The two whole eggs with yolk each weighed around 1.5 kilograms. They were found loosely wrapped in newspaper.
The passenger was fined $400 and will face increased scrutiny by biosecurity officials if they make further flights to New Zealand, says team manager Steve Gay.
He says the eggs posed a high biosecurity risk to New Zealand. “There was the chance they could be carrying avian diseases. And we can’t write off the idea that the eggs were going to be used for breeding.”
“It beggars belief that the passenger could possibly forget to declare something so obvious in size and so risky for our primary sector and environment.
“Air passengers pass more than 30 signs asking them to declare or dispose risk items before they even speak to a quarantine inspector.”
Accidents do happen, even with farmers who ought to understand the necessity for strict border controls on plant and animal products.

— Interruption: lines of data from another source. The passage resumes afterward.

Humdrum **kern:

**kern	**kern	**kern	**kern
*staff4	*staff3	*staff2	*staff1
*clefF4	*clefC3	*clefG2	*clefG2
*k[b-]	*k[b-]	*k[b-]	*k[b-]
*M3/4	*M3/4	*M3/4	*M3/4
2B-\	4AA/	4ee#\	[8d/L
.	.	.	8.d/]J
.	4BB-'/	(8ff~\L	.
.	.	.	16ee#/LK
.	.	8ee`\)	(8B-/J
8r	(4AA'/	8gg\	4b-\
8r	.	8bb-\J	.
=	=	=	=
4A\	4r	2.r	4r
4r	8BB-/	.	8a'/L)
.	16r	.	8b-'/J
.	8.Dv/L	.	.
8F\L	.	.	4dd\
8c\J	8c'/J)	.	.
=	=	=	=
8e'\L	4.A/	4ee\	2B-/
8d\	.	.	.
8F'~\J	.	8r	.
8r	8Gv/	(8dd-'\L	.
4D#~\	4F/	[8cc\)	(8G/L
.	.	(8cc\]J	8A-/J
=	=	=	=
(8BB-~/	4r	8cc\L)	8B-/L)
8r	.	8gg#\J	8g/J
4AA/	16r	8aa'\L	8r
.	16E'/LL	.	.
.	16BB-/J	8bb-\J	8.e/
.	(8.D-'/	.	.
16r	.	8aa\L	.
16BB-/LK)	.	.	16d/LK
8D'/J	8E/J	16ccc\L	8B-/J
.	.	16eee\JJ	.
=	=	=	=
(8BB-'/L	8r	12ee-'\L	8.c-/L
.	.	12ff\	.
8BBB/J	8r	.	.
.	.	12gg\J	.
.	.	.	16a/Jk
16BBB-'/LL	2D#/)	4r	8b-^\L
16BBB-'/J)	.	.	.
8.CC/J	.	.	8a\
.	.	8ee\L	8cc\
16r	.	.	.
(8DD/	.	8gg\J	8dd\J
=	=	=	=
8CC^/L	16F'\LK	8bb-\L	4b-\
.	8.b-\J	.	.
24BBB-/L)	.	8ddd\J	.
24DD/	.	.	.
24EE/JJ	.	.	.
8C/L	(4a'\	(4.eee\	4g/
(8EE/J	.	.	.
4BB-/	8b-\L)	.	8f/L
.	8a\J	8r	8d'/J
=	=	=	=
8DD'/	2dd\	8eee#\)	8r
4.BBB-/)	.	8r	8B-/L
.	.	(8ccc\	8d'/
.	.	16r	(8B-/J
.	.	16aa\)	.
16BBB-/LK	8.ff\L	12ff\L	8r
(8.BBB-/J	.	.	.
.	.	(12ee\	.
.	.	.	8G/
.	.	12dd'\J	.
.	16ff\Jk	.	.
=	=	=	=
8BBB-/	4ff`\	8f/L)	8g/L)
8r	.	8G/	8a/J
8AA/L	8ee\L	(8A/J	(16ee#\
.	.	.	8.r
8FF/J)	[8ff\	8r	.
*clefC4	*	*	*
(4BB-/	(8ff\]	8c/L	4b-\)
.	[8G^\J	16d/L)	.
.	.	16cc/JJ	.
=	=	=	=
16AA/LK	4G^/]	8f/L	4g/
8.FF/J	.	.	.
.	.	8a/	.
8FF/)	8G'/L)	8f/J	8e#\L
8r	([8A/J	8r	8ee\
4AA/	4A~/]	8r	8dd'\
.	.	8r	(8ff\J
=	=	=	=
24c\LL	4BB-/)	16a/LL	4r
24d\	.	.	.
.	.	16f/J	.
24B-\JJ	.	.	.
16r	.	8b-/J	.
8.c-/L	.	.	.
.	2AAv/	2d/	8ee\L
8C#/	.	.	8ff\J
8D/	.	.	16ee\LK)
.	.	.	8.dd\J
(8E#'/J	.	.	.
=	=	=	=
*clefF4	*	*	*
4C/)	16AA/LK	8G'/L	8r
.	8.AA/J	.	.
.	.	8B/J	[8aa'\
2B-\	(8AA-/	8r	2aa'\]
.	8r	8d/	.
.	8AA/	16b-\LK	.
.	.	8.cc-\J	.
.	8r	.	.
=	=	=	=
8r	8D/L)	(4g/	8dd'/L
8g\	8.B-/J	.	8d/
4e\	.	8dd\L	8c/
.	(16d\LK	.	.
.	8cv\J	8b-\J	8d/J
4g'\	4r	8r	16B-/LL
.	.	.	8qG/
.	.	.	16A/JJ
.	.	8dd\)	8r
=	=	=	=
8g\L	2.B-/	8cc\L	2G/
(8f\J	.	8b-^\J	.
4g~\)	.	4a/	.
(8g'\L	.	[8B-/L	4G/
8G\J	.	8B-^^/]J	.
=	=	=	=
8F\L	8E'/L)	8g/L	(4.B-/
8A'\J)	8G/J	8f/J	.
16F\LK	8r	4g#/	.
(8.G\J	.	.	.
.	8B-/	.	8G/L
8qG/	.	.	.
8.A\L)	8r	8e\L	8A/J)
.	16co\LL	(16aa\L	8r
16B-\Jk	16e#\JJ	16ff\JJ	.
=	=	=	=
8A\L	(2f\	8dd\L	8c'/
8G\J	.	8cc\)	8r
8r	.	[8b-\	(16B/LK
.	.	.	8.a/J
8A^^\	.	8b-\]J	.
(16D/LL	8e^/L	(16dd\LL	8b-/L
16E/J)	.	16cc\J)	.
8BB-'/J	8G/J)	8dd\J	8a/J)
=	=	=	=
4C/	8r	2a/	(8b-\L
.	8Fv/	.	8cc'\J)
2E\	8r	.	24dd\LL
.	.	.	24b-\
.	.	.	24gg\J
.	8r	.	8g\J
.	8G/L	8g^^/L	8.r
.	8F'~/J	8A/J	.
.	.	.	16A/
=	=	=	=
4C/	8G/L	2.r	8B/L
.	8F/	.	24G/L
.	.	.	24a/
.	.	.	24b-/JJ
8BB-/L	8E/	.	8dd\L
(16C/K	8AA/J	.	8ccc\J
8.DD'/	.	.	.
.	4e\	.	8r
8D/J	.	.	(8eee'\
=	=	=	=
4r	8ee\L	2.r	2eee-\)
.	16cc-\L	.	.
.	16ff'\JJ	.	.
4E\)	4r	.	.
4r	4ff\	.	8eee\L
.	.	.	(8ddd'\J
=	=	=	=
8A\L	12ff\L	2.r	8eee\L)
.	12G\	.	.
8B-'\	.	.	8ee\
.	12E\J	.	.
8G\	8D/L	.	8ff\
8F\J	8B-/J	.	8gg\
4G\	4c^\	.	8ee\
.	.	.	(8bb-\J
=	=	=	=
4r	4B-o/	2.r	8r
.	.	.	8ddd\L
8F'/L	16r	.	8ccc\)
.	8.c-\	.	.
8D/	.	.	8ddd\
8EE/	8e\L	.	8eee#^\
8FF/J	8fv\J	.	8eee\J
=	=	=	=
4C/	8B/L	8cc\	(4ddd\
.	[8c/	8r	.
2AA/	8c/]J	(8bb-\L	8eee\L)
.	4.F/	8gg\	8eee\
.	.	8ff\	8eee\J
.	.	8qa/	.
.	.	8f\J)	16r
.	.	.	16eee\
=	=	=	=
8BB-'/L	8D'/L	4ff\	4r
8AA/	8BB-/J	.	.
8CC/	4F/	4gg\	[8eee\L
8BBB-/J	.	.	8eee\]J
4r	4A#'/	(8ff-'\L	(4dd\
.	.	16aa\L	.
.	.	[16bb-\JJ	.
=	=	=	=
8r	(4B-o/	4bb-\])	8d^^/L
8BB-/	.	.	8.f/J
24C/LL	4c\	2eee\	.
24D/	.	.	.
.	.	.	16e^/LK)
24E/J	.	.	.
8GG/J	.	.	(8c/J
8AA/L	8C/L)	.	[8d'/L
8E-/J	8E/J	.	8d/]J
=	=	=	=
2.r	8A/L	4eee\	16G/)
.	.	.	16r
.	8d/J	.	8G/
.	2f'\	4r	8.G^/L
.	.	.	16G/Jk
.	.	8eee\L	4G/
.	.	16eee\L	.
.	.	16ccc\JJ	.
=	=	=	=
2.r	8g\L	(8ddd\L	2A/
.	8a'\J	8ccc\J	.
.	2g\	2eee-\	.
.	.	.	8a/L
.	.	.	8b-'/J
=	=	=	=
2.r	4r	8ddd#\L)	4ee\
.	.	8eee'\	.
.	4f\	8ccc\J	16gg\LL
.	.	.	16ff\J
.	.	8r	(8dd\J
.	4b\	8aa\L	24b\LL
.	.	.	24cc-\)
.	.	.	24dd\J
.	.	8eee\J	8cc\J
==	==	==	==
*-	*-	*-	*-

A friend forgot about an apple in her bag when she returned from Europe, another didn’t know his young daughter had a piece of fruit in her backpack.
But neither I forgot nor I didn’t know would be a believable explanation for bringing in a couple of ostrich eggs weighing about three kilos in total.
Ostrich farming was popular a few years ago.
I’m not sure if any farms are still operating but whether or not they are, strict quarantine controls will apply to both eggs and birds.
Ostriches don’t fly anywhere and their eggs are definitely not supposed to fly into New Zealand unannounced.